L's hand disappeared under the veil as he touched a thumb to his lips. It looked like the argument had lost its charm, and he'd moved on to the next topic of concern.

"Perhaps we should scope out the situation," he mused. "I presume that, as we've completed the puzzle and reached the stronghold, this should be the last stage of the game, which makes it likely that Near is somewhere in the house. We might split up to search for him; there is a great deal of ground to cov—"

A portly man in a bow-tie inserted himself into their huddled circle, smiling genially.

"Good evening," he rumbled by way of greeting. "I don't believe I've ever encountered you at one of Mister Burgundy's affairs."

"This is our first," Light replied smoothly. "Are you a regular, then?"

The man laid his chubby hand over his heart. "Not one to miss a party, at any rate," he noted. He extended that hand to Light. "John Falstaff, at your service."

Light shook. "Light Yagami," he returned.

Falstaff bent low, his cummerbund straining, to touch his lips to the glove over L's hand. "Hiding your woman from the world?" he asked Light, winking. "Not a bad strategy, with men like me around.
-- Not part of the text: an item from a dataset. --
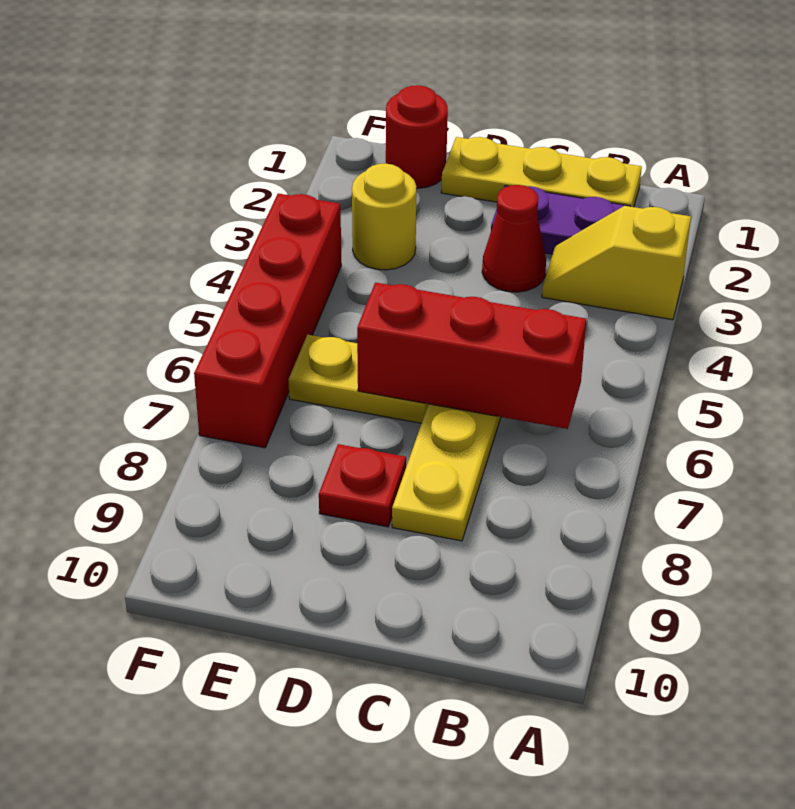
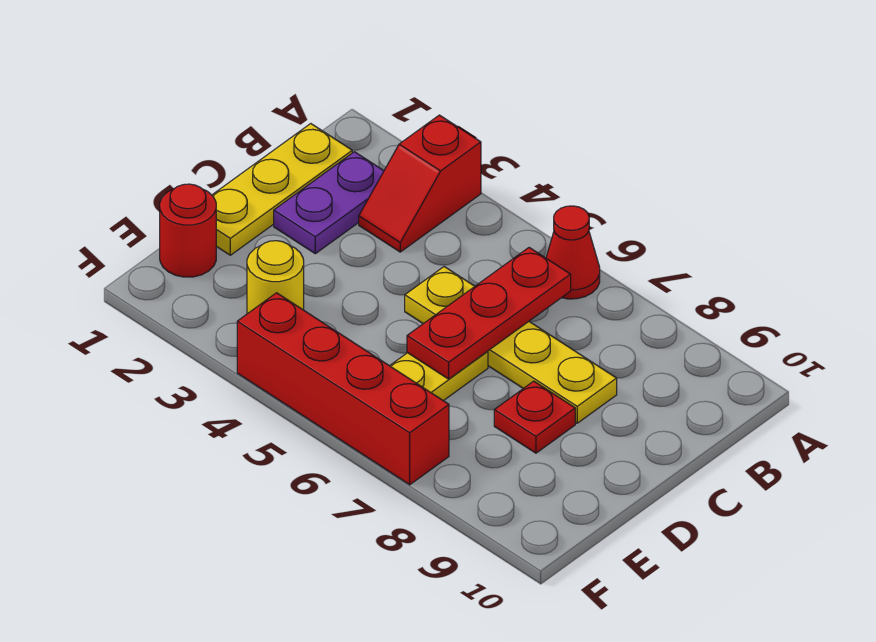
yellow 1x2 slope [542,206,691,320] -> red 1x2 slope [359,115,481,252]
red 1x3 brick [357,282,586,429] -> red 1x3 plate [407,248,571,379]
red 1x1 cone [482,185,546,292] -> red 1x1 cone moved to [546,206,600,299]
Does my lady have a name?"

"Elle LaRue," L whispered, settling both hands on Light's arm again. "It's a pleasure to meet you."

"All mine," Falstaff replied.

It was probably true.

Then Falstaff discovered Slut-Princess Barbie.

"My," he said, awed. "My, my. What have we here?"

Mello gave a truly mortifying giggle and offered the hand that wasn't cradling a drink. Falstaff took it quite gladly, his eyebrows going into overdrive, as if he was using them to convey a complicated message.

"We have Melissa Davenport," Mello sang. "Pleased to meet you."

Matt was glowering with no little amount of skill as he grudgingly made his own introduction.

"So," Falstaff blustered, patting absently at his capacious stomach. "Might I ask what any and all of you do for a living?"

There was a pause. Well, the blond boy—er, yes, he is, actually—and the redhead are genius-orphans, and my… boyfriend…? and I are professional detectives, and we're really only here because the resident albino miniature Einstein back at the House got kidnapped by its creepiest reject.

…what was it people always said about lies being more plausible than the truth?

Light blinked at Falstaff.

"I write an advice column," he said.

He had a whole three seconds of triumph before Mello snorted laughing and sprayed champagne all over the intricate granite tiles of the floor.